### Tasks
#1 Translate this sentence from the gonorrhea study summary into Spanish: "We analyzed data about HIV-infected patients obtained from 1991 to 1998 in over 100 facilities participating in the Adult/Adolescent Spectrum of HIV Disease Project."
#2 Continue the summary of the study of gonorrhea among HIV-infected patients from its last sentence.

### Text block
To determine the risk factors for and trends in gonorrhea infections among HIV-infected persons.


Longitudinal review of medical records of HIV-infected patients.


We analyzed data about HIV-infected patients obtained from 1991 to 1998 in over 100 facilities participating in the Adult/Adolescent Spectrum of HIV Disease Project.


The overall incidence of gonorrhea was 9.5 cases per 1000 person--years. Factors associated with higher gonorrhea incidence (P < 0.01) included younger age, male--male sex, black race, HIV infection without AIDS (namely AIDS-defining opportunistic illness or CD4 cell count < 200 x 10(6) cells/l), and recent recreational use of injection or non-injection drugs. There was an increase in the trend among men who have sex with men (P < 0.01) and a decrease in the trend among patients with heterosexual contact as their HIV exposure risk (P < 0.01). Among injection drug users there was no significant trend from 1991 to 1996, but there was an increase in gonorrhea incidence from 6.6 cases/1000 person-years in 1997 to 16.3 cases/1000 person--years in 1998.

### Data section
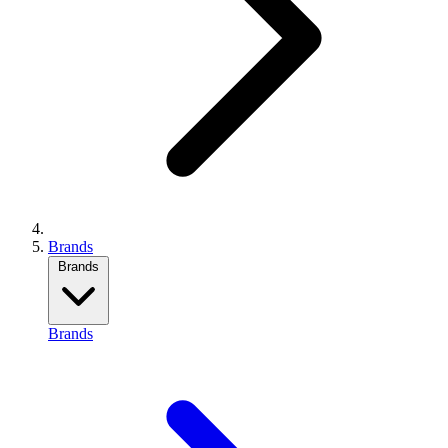
Brands
Brands
Brands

### Responses to the exercise
#1 Analizamos datos sobre pacientes infectados por el VIH obtenidos de 1991 a 1998 en más de 100 centros que participaban en el Adult/Adolescent Spectrum of HIV Disease Project.

#2
Following HIV diagnosis, some individuals continue to practice risky sexual behaviors which result in gonorrhea and may transmit HIV. The increase in the trend in gonorrhea incidence among HIV-infected men who have sex with men is of particular concern because it suggests an increase in risky sexual behaviors. These findings indicate a need for effective HIV prevention strategies that involve reducing risky sexual behaviors in HIV-infected persons.